We’ve all heard the complaints. We’ve even voiced them ourselves. Can’t anybody write anymore? What was that reporter thinking when he described a community that was “gripped in a veil of controversy?” And the anchor who said spectators at a baseball game “hurled racial epitaphs” at a player must not have been thinking at all.
No dispute — much of what we hear on the air these days is badly written. And news directors despair because they can’t seem to improve it. Producers who spend hours fixing bad copy face the same problems from the same writers, day after day. No one seems to learn. And guess what? They won’t learn, if no one teaches them. Because good writing is not magic. It’s a craft. It can be learned and it can be improved. But first, everyone has to know that it matters. That means offering regular feedback about writing, not just about how your on-air people look and sound. No question that television is a visual medium, but the words do count. Those words are the public voice of your station, and if you want anyone to tune in and believe what they hear, you need to care about what’s being said.
Praise good writing and you’ll get more of it. But let’s say you haven’t found much to praise. What then? Begin by sharing these five steps to better writing.
Step one. Take time at the front end to understand the story. Candy Crowley of CNN puts it this way: “The less time you have to write, the more time you should take to think about it.” Try telling someone, in six words or less, what your story is about. If you can’t, you’ll have trouble writing it.
Step two. Choose the information that will tell the story best. Avoid what one of my colleagues calls “the cramming impulse.” Select specific details – the brand of the beer, the make of the car – that will bring the story to life. Leave the rest out.
Step three. Organize your information in a logical way. Make an outline, if that helps. Keep related facts together. Answer questions as they come up. Know where you are going before you start.
Step four. Tell it, don’t report it. Imagine that every story you write begins, “Hey, Mom, guess what I just found out?” Or, “Honey, you won’t believe what happened today!”
Step five. Rewrite. Revise what you’ve written by looking at it backwards. Really. Look closely at the end of every sentence, paragraph, and story. That’s where you want to have the strongest words, because they’ll make the biggest impact. Crisp endings are one simple way to sharpen your writing. Fade-outs are for pictures not words, but too often we hear sentences that trail off instead of concluding. Consider these examples from local television newscasts. When describing the death of a cancer patient, an anchor declared that “today, she died of the disease.” When reporting on a chrysanthemum show, the reporter noted that visitors could see “50 varieties of the flower.” And when teasing the next story, the producer promised “the latest on that situation.” Drop the last three words in each of those sentences, and what do you lose besides padding?

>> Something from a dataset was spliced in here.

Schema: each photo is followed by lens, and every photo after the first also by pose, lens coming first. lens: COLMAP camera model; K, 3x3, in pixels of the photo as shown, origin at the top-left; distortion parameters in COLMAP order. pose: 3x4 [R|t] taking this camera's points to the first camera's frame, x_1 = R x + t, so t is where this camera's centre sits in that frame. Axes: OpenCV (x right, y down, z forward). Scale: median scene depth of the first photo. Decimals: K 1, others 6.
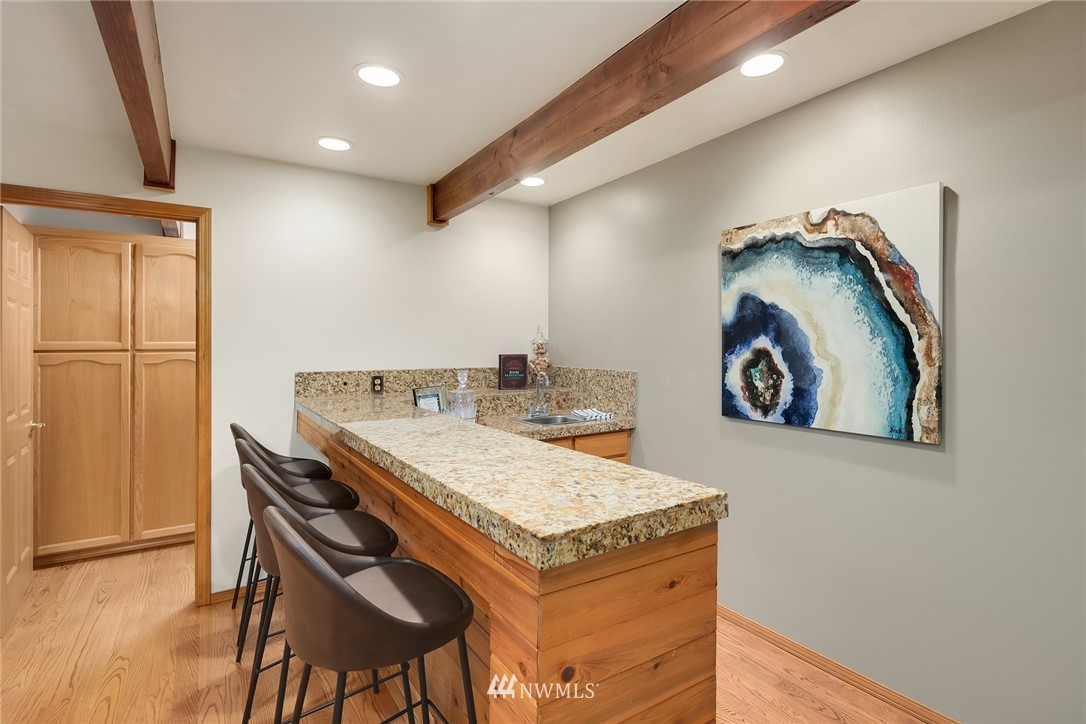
lens RADIAL K [[524.7, 0, 549.3], [0, 524.7, 351.0], [0, 0, 1]] dist [0.000130, -0.000118]
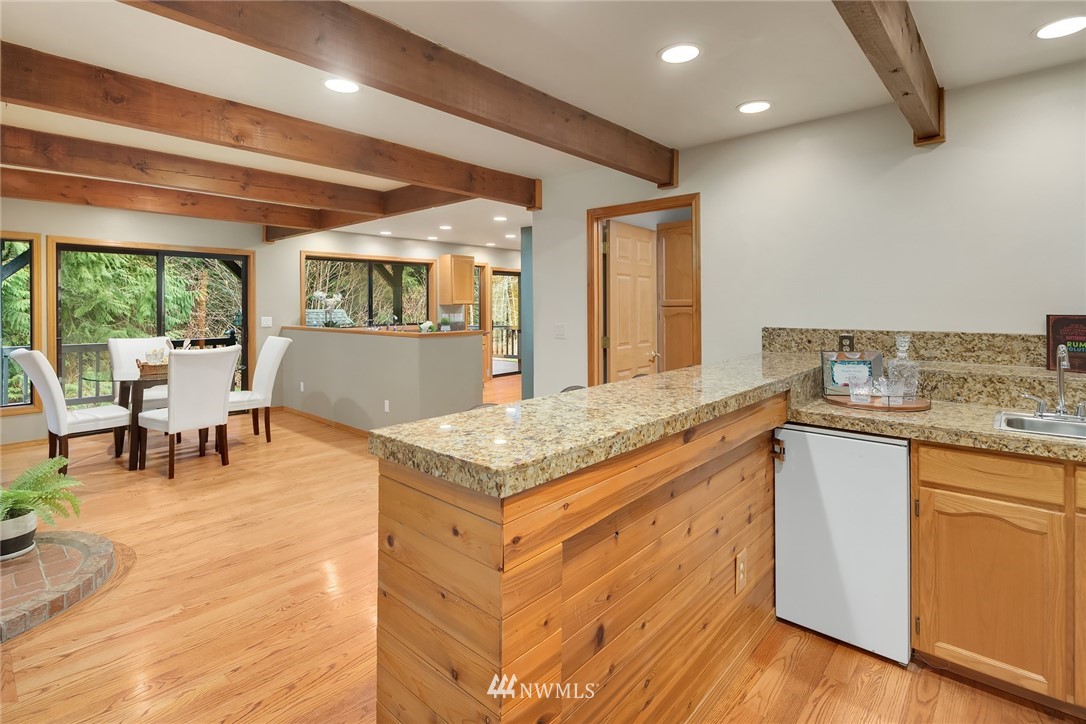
lens RADIAL K [[528.2, 0, 547.6], [0, 528.2, 302.4], [0, 0, 1]] dist [-0.002390, -0.000543]
pose [[0.257916, -0.002466, -0.966164, 0.435369], [-0.004430, 0.999983, -0.003735, -0.003540], [0.966157, 0.005243, 0.257900, 0.302082]]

Wasted phrases, jargon, clichés – they add clutter, not meaning. Overwritten is not well-written. As Charles Osgood says: “Bloated words and phrases don’t penetrate. Well-chosen, well-ordered ones do.” So put your writing on a diet, and think of adjectives as empty calories, particularly the adjectives so overused in broadcast news: senseless, horrible, tragic, ironic, and the like. Mark Twain put it best: “When you catch an adjective, kill it.” And he wrote that more than 100 years ago, folks. Imagine what he’d say about writing for television, where pictures make adjectives even more expendable.
What you really need on this diet are verbs, active verbs that add energy to your writing. With the right verbs, you do more than convey information, you build understanding and make your audience care. Consider the difference between a story saying that a bus was involved in an accident, and a story that tells how the bus skidded down an embankment, rammed into a guardrail and flipped into a ravine.
Active verbs in the active voice are the hallmark of writing that communicates clearly. But many writers I talk to aren’t clear about the difference between voice and tense. The simple answer is that tense tells you when, and voice tells who. “The Olympic torch is being carried by a local man,” is written in the present tense, but the passive voice. “A local man carried the torch last night,” is past tense, active voice. Got it? Think of it this way. In the active voice, the subject comes before the verb. In the passive voice, it comes afterwards, or not at all. For example: “A meeting will be held at the school tonight.” Or: “The body was found at eight this morning.”
You have to do more reporting before you can write in an active way. You have to know who’s meeting or who found the body, which means you have to ask. So one payoff in a newsroom that values good writing is stronger reporting. Besides, just think how much time you can save if you leave out all those words you don’t need.